____ EXTRACTED TEXT

[AMRadio] RCA Console

Bill Smith hbco2 at sbcglobal.net
Mon Mar 26 18:53:16 EST 2007

----- Original Message ----- 
From: "Rick Brashear" <rickbras at airmail.net>

> When the mighty RCA BT series were in regular use, was there a particular
> broadcast console that would take advantage of all the remote capabilities
> of the transmitter?

> Rick/K5IZ

By BA series you must mean the BTA- for AM transmitters and BTF- for FM
transmitters.  Consoles were identified by another series, for example BC-,
or by their numbers such as the 76-A, B and C.

In the earliest years when this equipment was state of the art, the FCC
required a transmitter engineer to be at the transmitter site during all
hours of broadcast.  He was required to possess a First Class Radiotelephone
license, and as part of his duties, he took meter readings every 1/2 hour
and adjusted the transmitter to maintain frequency and power output.  Many
stations of that era did not broadcast twenty-four hours a day, in fact most
signed off at or before midnight.   As a custom, all stations signed off and
signed on by proudly playing the Star Spangled Banner.

As a consequence, many studios were co-located at the transmitter site, and
station operators were put though a one-weekend wonder course to obtain a
First Class license.

Later on, in the late 50's, rules were relaxed somewhat and unattended
transmitters could be monitored by station metering at a remote studio.

________
____ STORED RECORDS

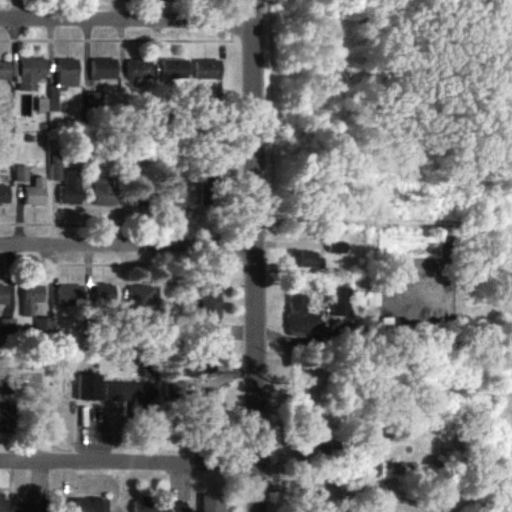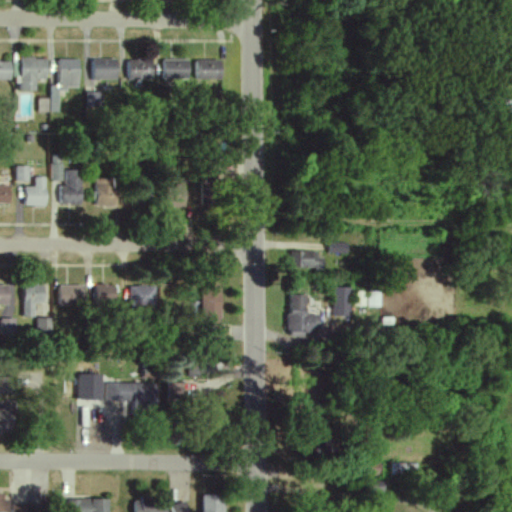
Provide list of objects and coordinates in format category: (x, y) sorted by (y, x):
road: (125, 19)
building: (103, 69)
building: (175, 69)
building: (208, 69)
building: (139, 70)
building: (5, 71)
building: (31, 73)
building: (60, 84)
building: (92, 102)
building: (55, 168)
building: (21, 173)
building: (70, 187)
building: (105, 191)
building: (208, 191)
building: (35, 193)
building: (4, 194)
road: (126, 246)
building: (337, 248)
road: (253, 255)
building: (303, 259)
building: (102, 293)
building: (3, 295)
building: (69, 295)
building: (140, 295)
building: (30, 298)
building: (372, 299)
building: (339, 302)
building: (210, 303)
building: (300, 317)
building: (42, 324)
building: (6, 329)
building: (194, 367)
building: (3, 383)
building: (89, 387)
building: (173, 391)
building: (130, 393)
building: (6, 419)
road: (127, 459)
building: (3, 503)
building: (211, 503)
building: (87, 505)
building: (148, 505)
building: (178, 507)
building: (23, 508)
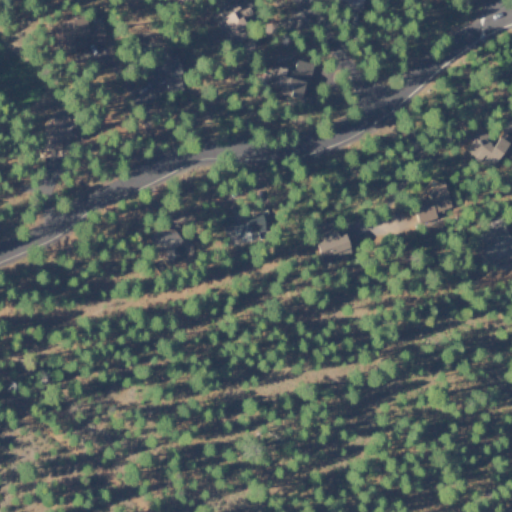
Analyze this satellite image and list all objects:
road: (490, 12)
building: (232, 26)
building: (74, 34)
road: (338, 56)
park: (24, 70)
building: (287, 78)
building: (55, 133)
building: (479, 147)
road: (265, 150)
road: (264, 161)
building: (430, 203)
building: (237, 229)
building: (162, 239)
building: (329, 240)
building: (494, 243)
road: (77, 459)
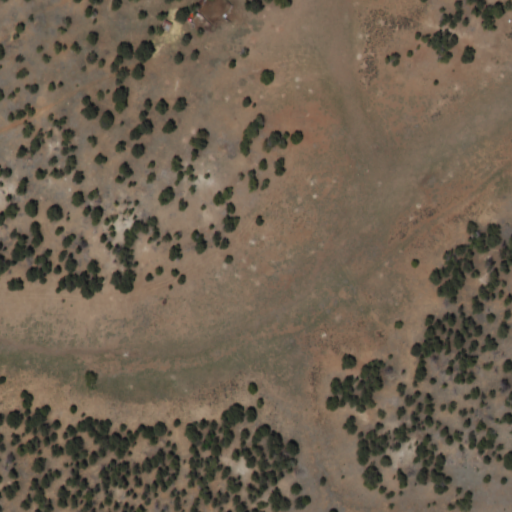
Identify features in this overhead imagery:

________

## SET TASKS
A – List every console designation that the reply in the RCA console discussion gives as an example.
B – Continue the RCA console discussion from the point where its text ends.

## THE RESPONSES
A – BC- series, 76-A, 76-B, 76-C

B –
Transmitter control and meter readings were still required each 1/2 hour.
By 1961, operators possessing a Third Class license were permitted to
operate the station and turn on and off the transmitter.   Meter readings
were still required, and a First Class licensed engineer was required to
work on the transmitter.

Many transmitter designs of this era were not designed to by operate remote
control.  Many had thermal-controlled overload circuit-breaker switches and
some contained fuses.  Tuning was accomplished by front panel controls.
Further, the FCC restricted transmitter equipment by certification; a
transmitter had to be type-accepted or specially certified to broadcast and
no electrical changes or equipment modifications were permitted.

Accordingly, companies such as Rust created rube-goldberg attachments which
could be bolted on the front of a transmitter such as a RCA BTA-1MX to
enable remote control.  They included big ugly motor driven articulated arms
which could grasp the lever of a circuit breaker and toggle the breaker on
or off.  The transmitter's metering circuits were tapped (but could not be
broken) to provide remote meter readings.  Stepper switches, synchronized
between the transmitter site and the remote studio, were used to select
metering circuits for remote display.  Additional motor driven devices were
bolted onto the front of the transmitter to allow plate tuning or increase
and decrease in power output.  With these modifications, the transmitter was
rendered as almost unrecognizable.

If a fuse failed, an engineer had to travel to the transmitter site and
replace it.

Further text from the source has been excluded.